VORLIEGENDER TEXT >>
******
3.2 Datensammlung und -Analyse

Hersteller müssen kontinuierlich Daten sammeln und analysieren, die relevante Trends und Entwicklungen in Bezug auf ihre Produkte widerspiegeln. Dies kann die Auswertung von klinischen Studien, Rückmeldungen von Anwendern, Post-Market-Surveillance-Daten und regulatorischen Updates umfassen.

    • Die erhobenen Daten werden ausgewertet und zunächst auf einen statistisch signifikanten Anstieg hinsichtlich der Häufigkeit oder des Schweregrads überprüft, um zu evaluieren, ob eine weitere Analyse des Trends sowie ein resultierender Trendbericht erforderlich sind.
    • Von statistischer Signifikanz spricht man, wenn ein beobachteter Effekt oder Unterschied in Daten mit hoher Wahrscheinlichkeit nicht auf Zufall zurückzuführen ist, sondern auf einen tatsächlichen Zusammenhang oder Unterschied zwischen den untersuchten Variablen hinweist. Dies wird typischerweise durch einen p-Wert ausgedrückt, wobei ein p-Wert, der kleiner als das festgelegte Signifikanzniveau ist, darauf hinweist, dass die beobachteten Ergebnisse statistisch signifikant sind.
******
BEREITGESTELLTES MATERIAL >>
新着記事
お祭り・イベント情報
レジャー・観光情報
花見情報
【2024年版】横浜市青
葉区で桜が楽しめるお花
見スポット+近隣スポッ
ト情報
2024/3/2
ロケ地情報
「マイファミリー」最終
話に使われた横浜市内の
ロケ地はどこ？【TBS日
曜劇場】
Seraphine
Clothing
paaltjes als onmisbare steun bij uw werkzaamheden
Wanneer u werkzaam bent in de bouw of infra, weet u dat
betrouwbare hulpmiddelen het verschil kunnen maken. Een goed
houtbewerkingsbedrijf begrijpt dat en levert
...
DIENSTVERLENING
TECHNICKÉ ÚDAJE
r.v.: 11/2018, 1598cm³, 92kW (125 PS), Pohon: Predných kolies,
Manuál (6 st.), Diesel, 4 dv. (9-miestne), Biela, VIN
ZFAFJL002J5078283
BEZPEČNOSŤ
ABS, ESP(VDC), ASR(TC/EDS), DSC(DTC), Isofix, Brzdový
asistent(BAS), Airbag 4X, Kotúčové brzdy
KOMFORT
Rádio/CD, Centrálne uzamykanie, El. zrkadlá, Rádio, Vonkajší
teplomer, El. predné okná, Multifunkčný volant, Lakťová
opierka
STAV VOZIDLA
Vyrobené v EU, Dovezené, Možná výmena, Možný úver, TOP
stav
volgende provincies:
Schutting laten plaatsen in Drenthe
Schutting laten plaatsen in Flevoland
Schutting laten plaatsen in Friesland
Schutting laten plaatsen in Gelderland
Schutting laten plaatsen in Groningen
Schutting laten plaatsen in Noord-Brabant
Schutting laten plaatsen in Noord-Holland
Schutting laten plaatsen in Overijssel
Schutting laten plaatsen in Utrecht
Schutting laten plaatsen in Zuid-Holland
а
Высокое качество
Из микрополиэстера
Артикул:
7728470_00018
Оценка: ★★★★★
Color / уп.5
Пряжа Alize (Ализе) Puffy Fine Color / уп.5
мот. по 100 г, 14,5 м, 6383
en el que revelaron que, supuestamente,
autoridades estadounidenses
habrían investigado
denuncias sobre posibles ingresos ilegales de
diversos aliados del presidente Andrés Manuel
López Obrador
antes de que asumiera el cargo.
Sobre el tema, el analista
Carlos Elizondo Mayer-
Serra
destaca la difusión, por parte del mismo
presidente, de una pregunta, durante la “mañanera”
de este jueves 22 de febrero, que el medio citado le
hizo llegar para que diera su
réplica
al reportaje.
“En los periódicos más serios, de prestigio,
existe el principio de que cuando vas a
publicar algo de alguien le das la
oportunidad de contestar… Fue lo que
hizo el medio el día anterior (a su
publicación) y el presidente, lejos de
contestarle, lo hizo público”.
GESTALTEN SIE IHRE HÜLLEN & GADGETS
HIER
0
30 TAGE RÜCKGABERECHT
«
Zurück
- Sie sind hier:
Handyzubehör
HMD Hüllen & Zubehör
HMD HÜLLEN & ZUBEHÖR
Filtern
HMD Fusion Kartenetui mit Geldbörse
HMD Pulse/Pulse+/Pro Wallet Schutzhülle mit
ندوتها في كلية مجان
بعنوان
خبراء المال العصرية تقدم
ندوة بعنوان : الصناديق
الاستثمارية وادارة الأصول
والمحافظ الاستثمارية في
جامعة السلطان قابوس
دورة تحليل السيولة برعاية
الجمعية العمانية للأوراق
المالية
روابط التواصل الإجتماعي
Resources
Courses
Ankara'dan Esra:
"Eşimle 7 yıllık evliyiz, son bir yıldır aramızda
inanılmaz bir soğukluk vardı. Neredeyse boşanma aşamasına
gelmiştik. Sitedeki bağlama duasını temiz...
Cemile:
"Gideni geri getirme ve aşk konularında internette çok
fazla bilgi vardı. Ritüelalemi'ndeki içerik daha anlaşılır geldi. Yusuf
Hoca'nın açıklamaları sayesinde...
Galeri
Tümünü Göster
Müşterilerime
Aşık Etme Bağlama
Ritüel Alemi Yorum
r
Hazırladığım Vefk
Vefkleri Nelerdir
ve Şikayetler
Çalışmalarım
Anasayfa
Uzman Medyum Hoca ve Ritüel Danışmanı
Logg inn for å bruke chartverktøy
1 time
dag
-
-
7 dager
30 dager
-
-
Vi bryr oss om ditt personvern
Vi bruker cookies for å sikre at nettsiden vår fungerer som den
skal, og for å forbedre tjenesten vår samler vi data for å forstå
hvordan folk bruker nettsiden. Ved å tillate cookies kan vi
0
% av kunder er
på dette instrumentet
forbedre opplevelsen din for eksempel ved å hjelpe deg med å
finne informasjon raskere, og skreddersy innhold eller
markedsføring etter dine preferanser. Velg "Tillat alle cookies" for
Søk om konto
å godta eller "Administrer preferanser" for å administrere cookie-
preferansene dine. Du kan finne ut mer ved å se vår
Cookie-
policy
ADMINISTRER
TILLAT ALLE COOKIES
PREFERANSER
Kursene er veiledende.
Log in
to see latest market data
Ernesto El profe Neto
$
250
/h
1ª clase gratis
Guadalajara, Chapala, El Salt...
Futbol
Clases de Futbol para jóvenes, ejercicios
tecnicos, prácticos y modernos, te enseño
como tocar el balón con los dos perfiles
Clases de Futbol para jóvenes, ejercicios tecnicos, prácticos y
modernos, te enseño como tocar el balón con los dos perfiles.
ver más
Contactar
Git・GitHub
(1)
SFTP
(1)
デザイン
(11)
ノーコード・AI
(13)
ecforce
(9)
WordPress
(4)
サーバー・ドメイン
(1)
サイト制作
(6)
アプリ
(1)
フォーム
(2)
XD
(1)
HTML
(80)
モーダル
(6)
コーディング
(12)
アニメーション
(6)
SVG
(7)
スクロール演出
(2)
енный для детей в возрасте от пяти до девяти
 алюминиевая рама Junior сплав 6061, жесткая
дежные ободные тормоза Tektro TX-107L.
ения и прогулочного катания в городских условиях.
******
AUFGABENSTELLUNG >> Führen Sie den Text zur Datensammlung und -analyse im Anschluss an seinen letzten Satz weiter. Für die Bearbeitung ist das Material ohne Belang.

ERGEBNIS >>
    • Bei einem beobachteten Trend in den Daten kann aber muss es sich nicht um einen kausalen Zusammenhang zur Anwendung des evaluierten Produkts handeln. Das Vorliegen eines kausalen Zusammenhangs wird im weiteren Verlauf der Evaluierung eines signifikanten Trends überprüft.
    • Es wird ein Trend ermittelt, indem die Daten der einzelnen Erhebungszeitpunkte ausgewertet und somit die Entwicklung im zeitlichen Verlauf näher analysiert wird.
    • Dazu können verschiedene statistische Verfahren Anwendung finden, um die erhobenen Daten im zeitlichen Verlauf auszuwerten und hinreichend auf statistische Signifikanz zu überprüfen.
      Welches statistische Verfahren sich im konkreten Fall eignet, ist von mehreren Faktoren abhängig. Dazu gehören u.a. die Art der erhobenen Daten, die Größe und Struktur der Stichprobe sowie die zugrunde liegenden Annahmen über die Verteilung der Daten.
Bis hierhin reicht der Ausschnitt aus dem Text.